Publication: The New York Times 
Date Published: Saturday, April 13, 1996 (Late Edition) 
By: Neil Strauss
Section: Section 1, Pg. 18, Clm. 5, Cultural Desk

A Pogues concert is a lesson in entropy. On Thursday night at the Supper Club, as the Celtic- and punk-influenced rock band's set progressed, disorder began to reign as energy dwindled. By the end of the show, James McNally was walking around the stage with his accordion balanced on his head, Darryl Hunt was rapping on a beer bottle instead of playing the bass and Spider Stacy was haranguing audience members and omitting entire verses from songs.

Though they can still cut a reel with the same besotted abandon they always have, the Pogues today are a very different band than they were five years ago. In 1991, the band's main singer and songwriter, Shane MacGowan, left the group. (Mr.
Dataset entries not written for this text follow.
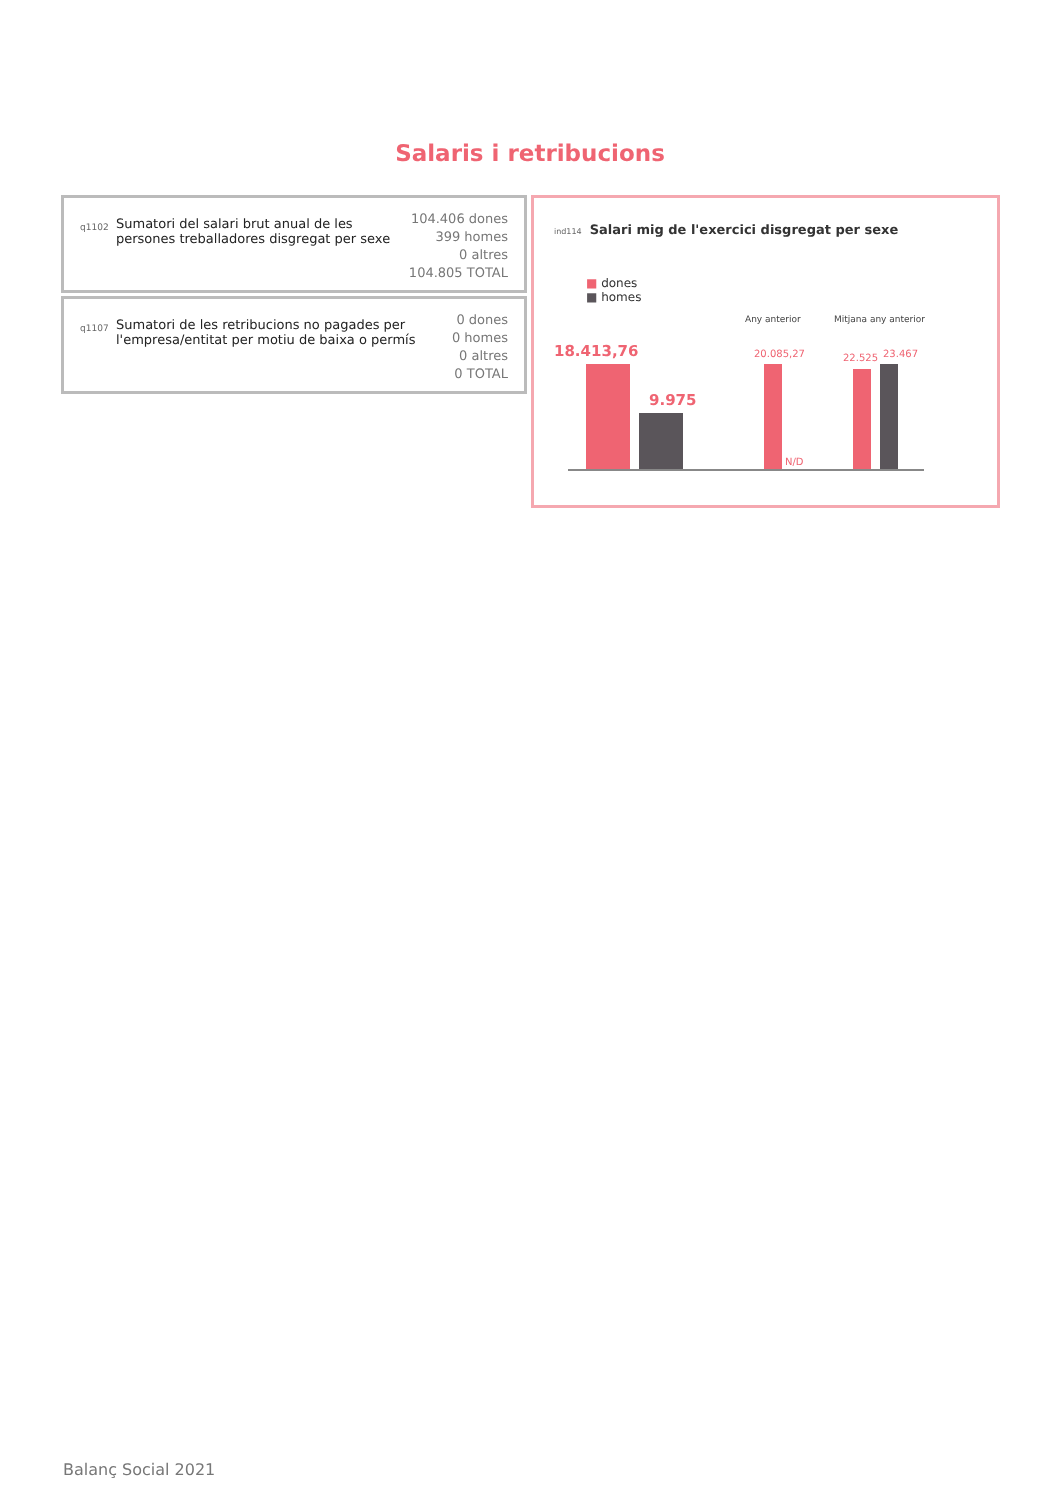Salaris i retribucions
q1102
Sumatori del salari brut anual de les persones treballadores disgregat per sexe
104.406 dones
399 homes
0 altres
104.805 TOTAL
q1107
Sumatori de les retribucions no pagades per l'empresa/entitat per motiu de baixa o permís
0 dones
0 homes
0 altres
0 TOTAL
ind114 Salari mig de l'exercici disgregat per sexe
■ dones
■ homes
Any anterior Mitjana any anterior
18.413,76
9.975
20.085,27 22.525 23.467
N/D
Balanç Social 2021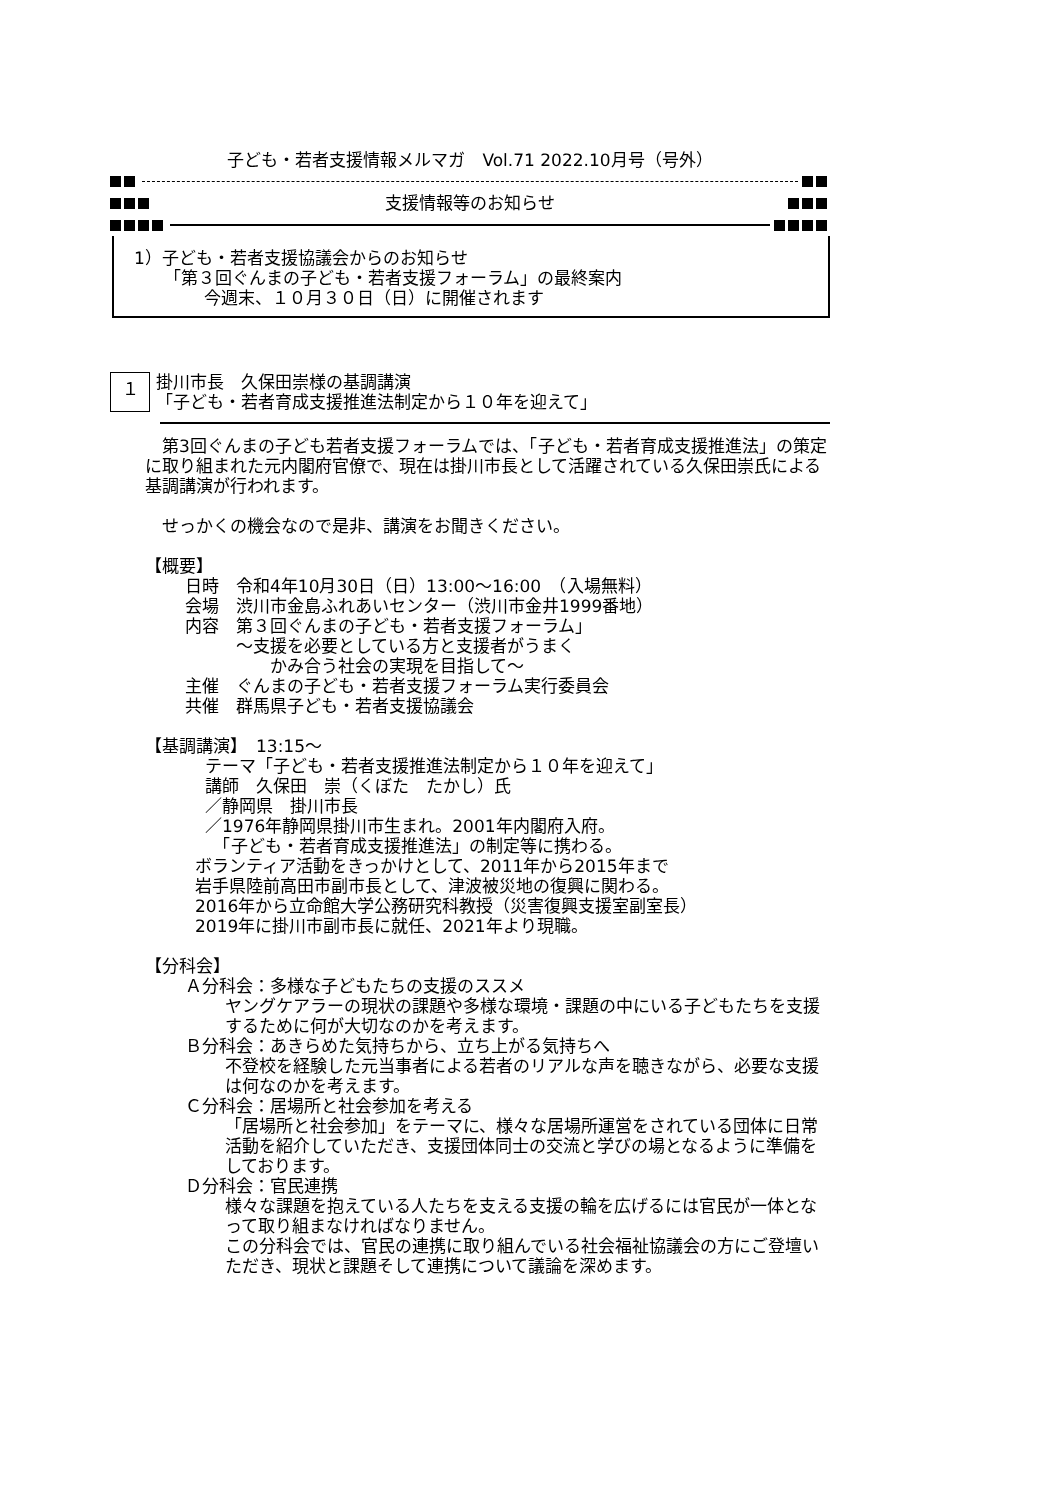子ども・若者支援情報メルマガ　Vol.71 2022.10月号（号外）
支援情報等のお知らせ
1）子ども・若者支援協議会からのお知らせ
「第３回ぐんまの子ども・若者支援フォーラム」の最終案内
今週末、１０月３０日（日）に開催されます
１
掛川市長　久保田崇様の基調講演
「子ども・若者育成支援推進法制定から１０年を迎えて」
　第3回ぐんまの子ども若者支援フォーラムでは、「子ども・若者育成支援推進法」の策定に取り組まれた元内閣府官僚で、現在は掛川市長として活躍されている久保田崇氏による基調講演が行われます。
　せっかくの機会なので是非、講演をお聞きください。
【概要】
日時　令和4年10月30日（日）13:00～16:00　（入場無料）
会場　渋川市金島ふれあいセンター（渋川市金井1999番地）
内容　第３回ぐんまの子ども・若者支援フォーラム」
　　　～支援を必要としている方と支援者がうまく
　　　　　かみ合う社会の実現を目指して～
主催　ぐんまの子ども・若者支援フォーラム実行委員会
共催　群馬県子ども・若者支援協議会
【基調講演】　13:15～
テーマ「子ども・若者支援推進法制定から１０年を迎えて」
講師　久保田　崇（くぼた　たかし）氏
／静岡県　掛川市長
／1976年静岡県掛川市生まれ。2001年内閣府入府。
　「子ども・若者育成支援推進法」の制定等に携わる。
ボランティア活動をきっかけとして、2011年から2015年まで
岩手県陸前高田市副市長として、津波被災地の復興に関わる。
2016年から立命館大学公務研究科教授（災害復興支援室副室長）
2019年に掛川市副市長に就任、2021年より現職。
【分科会】
Ａ分科会：多様な子どもたちの支援のススメ
ヤングケアラーの現状の課題や多様な環境・課題の中にいる子どもたちを支援するために何が大切なのかを考えます。
Ｂ分科会：あきらめた気持ちから、立ち上がる気持ちへ
不登校を経験した元当事者による若者のリアルな声を聴きながら、必要な支援は何なのかを考えます。
Ｃ分科会：居場所と社会参加を考える
「居場所と社会参加」をテーマに、様々な居場所運営をされている団体に日常活動を紹介していただき、支援団体同士の交流と学びの場となるように準備をしております。
Ｄ分科会：官民連携
様々な課題を抱えている人たちを支える支援の輪を広げるには官民が一体となって取り組まなければなりません。
この分科会では、官民の連携に取り組んでいる社会福祉協議会の方にご登壇いただき、現状と課題そして連携について議論を深めます。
MacGowan recently performed in Manhattan with his own band, the Popes.) In the following years, the Pogues lost a mandolinist, an accordionist and a guitarist, and the tin whistle-player Mr. Stacy, formerly the straight man to Mr. MacGowan's W. C. Fields, was forced to take over as singer. 

Under Mr. Stacy's lead on Thursday, the reconstructed Pogues were both more diverse and less interesting than they were a decade ago. On one hand, Mr. Stacy wasn't afraid to slow down the show for straightforward ballads like "Love You Till the End" or to try his hand at seemingly incongruous cover songs like Bob Dylan's "When the Ship Comes In," both of which are included on the band's new album, Pogue Mahone (Mesa/Blue Moon).

On the other hand, Mr. MacGowan has taken with him most of the seediness, unpredictability and bleary-eyed bleakness of a good Pogues show. Mr. Stacy's vocals, though as incomprehensible as Mr. MacGowan's, aren't nearly as effective on older Pogues favorites like "Dirty Old Town" and "Fiesta."

Nonetheless, the band still managed to play some of the world's best drinking songs for those who should no longer drink, fusing Irish folk melodies, rock rhythms and barroom stumble with an ease that has yet to be matched.